Vejo com bastante otimismo. Porque a política de guerra às drogas se revelou um verdadeiro fracasso. Fez com que a polícia no Brasil e no mundo inteiro utilizasse mais a violência como instrumento de combate e que é invariavelmente seletiva quando escolhe a população negra como alvo principal. Ela foi associada a comportamentos que levam até hoje as estruturas de formação da polícia militar a tipificar negros como criminosos potenciais.

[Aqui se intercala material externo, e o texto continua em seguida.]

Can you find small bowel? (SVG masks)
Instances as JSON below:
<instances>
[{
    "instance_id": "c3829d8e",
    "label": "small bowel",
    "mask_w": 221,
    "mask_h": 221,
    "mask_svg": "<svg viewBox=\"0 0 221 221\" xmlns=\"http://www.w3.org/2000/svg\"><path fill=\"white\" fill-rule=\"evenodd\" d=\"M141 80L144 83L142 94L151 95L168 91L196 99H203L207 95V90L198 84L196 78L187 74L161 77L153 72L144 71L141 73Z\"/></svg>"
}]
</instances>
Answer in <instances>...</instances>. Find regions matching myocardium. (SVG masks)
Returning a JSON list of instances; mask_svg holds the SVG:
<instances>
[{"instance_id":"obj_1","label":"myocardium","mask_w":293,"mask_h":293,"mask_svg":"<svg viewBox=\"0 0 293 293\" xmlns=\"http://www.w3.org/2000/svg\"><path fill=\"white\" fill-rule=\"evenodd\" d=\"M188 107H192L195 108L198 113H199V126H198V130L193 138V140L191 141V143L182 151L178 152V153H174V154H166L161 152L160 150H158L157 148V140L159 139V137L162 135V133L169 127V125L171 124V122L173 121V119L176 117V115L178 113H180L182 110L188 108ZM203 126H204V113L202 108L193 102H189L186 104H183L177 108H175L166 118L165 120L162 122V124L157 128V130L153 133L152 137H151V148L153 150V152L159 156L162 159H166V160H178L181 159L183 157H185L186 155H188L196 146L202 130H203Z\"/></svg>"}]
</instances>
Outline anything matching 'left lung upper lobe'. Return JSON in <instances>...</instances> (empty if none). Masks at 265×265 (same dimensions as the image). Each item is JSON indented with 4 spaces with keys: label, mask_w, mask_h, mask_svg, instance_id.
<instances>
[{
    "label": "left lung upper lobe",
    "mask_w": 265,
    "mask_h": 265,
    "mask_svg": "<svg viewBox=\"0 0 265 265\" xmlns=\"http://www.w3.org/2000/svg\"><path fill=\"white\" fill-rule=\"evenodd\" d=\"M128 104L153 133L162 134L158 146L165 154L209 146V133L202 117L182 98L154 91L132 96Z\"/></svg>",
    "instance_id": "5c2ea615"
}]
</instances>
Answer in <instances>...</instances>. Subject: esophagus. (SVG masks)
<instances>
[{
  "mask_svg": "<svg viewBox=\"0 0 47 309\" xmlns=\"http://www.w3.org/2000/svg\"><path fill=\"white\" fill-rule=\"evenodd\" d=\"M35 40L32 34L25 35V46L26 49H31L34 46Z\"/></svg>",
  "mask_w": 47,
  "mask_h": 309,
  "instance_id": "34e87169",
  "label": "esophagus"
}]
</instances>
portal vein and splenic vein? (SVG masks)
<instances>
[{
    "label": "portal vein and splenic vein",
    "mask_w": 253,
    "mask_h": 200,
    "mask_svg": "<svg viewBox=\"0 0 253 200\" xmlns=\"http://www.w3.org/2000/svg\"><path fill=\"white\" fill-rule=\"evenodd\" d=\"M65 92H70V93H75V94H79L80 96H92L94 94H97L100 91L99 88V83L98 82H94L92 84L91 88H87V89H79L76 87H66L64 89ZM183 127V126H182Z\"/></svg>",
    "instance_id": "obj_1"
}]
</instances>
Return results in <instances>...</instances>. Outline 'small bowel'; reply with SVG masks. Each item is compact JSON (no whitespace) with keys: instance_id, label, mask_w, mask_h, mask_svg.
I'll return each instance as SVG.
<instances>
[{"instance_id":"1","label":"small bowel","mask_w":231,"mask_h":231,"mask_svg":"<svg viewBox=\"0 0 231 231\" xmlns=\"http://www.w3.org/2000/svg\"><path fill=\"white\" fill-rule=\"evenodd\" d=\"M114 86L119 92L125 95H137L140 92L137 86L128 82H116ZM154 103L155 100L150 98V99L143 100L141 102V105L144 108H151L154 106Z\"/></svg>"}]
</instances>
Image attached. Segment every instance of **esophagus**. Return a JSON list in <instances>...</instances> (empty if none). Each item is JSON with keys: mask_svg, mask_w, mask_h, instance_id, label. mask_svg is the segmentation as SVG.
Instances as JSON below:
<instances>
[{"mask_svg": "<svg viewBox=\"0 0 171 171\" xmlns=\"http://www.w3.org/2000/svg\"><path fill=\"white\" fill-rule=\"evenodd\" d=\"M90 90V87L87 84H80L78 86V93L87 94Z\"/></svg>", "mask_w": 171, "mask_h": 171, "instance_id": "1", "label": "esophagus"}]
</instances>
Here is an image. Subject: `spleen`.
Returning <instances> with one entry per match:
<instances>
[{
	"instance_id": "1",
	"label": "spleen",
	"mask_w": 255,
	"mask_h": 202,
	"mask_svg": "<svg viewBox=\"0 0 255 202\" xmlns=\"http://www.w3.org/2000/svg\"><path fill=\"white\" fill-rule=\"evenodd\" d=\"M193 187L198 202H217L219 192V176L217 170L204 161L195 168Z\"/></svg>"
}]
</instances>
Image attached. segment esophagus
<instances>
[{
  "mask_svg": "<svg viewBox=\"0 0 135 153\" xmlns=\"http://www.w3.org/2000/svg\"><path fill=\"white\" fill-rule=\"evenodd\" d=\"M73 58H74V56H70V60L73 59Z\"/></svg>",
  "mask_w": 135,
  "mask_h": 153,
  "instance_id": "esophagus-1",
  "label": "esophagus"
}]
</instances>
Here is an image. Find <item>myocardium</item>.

Essa é uma das heranças do que chamamos de abolição inacabada.
As atitudes tomadas hoje pelo futebol são suficientes para combater o racismo?
O futebol concentra um número efetivo de negros dentro das quatro linhas, mas nas comissões técnicas e nos órgãos de direção, é praticamente inexistente a presença do negro. É a reprodução sofisticada do que chamamos de racismo estrutural. Conversei com o presidente da CBF esta semana. O (Rogério) Caboclo me ligou porque sabe que a Ponte tem esse engajamento. Conversamos sobre avanços promovidos do ponto de vista de trazer o debate do racismo para o futebol. Neste sentido, foram muito positivas as decisões da CBF e da Fifa até agora.Acho que foi um passo importante. E outras ações serão aplicadas no próximo período. Só que é preciso mais medidas que possam levar a aplicação de penas como perdas de ponto e eliminação da competição. Mas sei que é muito querer que o futebol sozinho resolva um problema que é da formação cultural do povo brasileiro.
Infelizmente, não temos no governo federal alguém que possa liderar esta agenda. Pelo contrário. O presidente da Fundação Palmares (Sérgio Camargo) faz gol contra quase todo dia. E se constitui num obstáculo ao não reconhecer o racismo e entender que a escravidão foi benéfica à sociedade. É o jogador que não seria relacionado nem como gandula.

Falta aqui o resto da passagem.